▶ Written instruction
Copy everything from the line containing "scientific name: Zotheca tranquilla" down through the end of the entries, swapping "phylum" for "division" and keeping all else the same.

===== Supplied entries

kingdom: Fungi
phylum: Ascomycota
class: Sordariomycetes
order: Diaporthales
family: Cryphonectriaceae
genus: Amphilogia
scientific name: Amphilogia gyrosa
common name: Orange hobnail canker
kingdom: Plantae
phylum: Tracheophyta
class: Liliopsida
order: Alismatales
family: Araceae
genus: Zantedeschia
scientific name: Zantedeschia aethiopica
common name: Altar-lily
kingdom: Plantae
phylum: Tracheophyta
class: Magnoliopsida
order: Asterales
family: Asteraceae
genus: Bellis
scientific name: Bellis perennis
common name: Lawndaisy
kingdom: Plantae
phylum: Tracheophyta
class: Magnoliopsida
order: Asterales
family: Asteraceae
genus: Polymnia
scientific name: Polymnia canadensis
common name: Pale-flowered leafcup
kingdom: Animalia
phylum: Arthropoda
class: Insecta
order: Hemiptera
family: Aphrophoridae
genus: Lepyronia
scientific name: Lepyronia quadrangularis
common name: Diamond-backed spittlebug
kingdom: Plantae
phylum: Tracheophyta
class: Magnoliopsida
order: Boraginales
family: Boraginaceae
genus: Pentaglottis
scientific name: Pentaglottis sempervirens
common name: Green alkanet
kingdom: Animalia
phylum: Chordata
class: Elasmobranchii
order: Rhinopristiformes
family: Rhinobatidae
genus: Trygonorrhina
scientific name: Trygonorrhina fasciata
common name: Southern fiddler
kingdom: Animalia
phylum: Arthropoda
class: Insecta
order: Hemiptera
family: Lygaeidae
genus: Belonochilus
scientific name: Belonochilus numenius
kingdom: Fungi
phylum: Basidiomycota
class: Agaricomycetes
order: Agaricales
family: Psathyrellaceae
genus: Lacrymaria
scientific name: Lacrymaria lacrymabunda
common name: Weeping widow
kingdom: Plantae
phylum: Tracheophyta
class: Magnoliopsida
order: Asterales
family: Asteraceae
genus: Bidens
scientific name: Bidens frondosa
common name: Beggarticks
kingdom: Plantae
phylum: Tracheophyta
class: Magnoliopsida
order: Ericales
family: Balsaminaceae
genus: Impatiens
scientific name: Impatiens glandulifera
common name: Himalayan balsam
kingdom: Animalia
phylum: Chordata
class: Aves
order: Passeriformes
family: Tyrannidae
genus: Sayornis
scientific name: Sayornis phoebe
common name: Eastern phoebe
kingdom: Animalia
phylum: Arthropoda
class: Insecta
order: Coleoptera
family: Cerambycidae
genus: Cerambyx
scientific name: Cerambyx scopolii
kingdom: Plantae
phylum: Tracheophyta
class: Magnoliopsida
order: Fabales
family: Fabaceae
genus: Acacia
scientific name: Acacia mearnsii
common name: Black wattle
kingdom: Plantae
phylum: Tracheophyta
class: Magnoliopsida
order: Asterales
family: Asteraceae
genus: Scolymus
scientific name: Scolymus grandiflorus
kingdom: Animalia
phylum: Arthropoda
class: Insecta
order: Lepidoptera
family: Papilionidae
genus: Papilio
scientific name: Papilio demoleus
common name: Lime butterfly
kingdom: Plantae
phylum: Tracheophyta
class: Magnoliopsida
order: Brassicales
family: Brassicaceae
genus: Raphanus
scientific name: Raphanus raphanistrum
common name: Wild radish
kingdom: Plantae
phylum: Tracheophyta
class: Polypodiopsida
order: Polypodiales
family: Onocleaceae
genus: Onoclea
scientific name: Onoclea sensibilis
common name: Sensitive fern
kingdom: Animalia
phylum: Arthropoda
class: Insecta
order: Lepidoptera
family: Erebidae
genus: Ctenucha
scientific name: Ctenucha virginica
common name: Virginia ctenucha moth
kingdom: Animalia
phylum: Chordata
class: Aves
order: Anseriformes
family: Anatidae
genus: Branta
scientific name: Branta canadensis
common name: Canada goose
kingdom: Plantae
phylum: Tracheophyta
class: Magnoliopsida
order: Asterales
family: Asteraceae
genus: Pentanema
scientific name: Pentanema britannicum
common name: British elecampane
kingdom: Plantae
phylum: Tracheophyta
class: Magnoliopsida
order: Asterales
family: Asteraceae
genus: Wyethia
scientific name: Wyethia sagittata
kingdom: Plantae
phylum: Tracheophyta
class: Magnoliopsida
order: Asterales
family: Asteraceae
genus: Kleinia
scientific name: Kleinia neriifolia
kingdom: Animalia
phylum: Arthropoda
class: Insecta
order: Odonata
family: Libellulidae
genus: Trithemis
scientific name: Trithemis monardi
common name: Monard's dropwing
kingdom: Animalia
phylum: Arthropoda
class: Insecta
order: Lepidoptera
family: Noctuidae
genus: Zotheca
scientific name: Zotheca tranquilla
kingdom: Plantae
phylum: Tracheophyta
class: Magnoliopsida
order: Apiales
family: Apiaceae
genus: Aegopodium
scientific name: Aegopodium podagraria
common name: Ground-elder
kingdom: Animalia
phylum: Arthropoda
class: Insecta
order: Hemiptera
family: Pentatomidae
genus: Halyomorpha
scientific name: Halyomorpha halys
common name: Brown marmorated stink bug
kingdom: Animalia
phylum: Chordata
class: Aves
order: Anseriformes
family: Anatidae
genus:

==========

▶ Expected answer
scientific name: Zotheca tranquilla
kingdom: Plantae
division: Tracheophyta
class: Magnoliopsida
order: Apiales
family: Apiaceae
genus: Aegopodium
scientific name: Aegopodium podagraria
common name: Ground-elder
kingdom: Animalia
division: Arthropoda
class: Insecta
order: Hemiptera
family: Pentatomidae
genus: Halyomorpha
scientific name: Halyomorpha halys
common name: Brown marmorated stink bug
kingdom: Animalia
division: Chordata
class: Aves
order: Anseriformes
family: Anatidae
genus:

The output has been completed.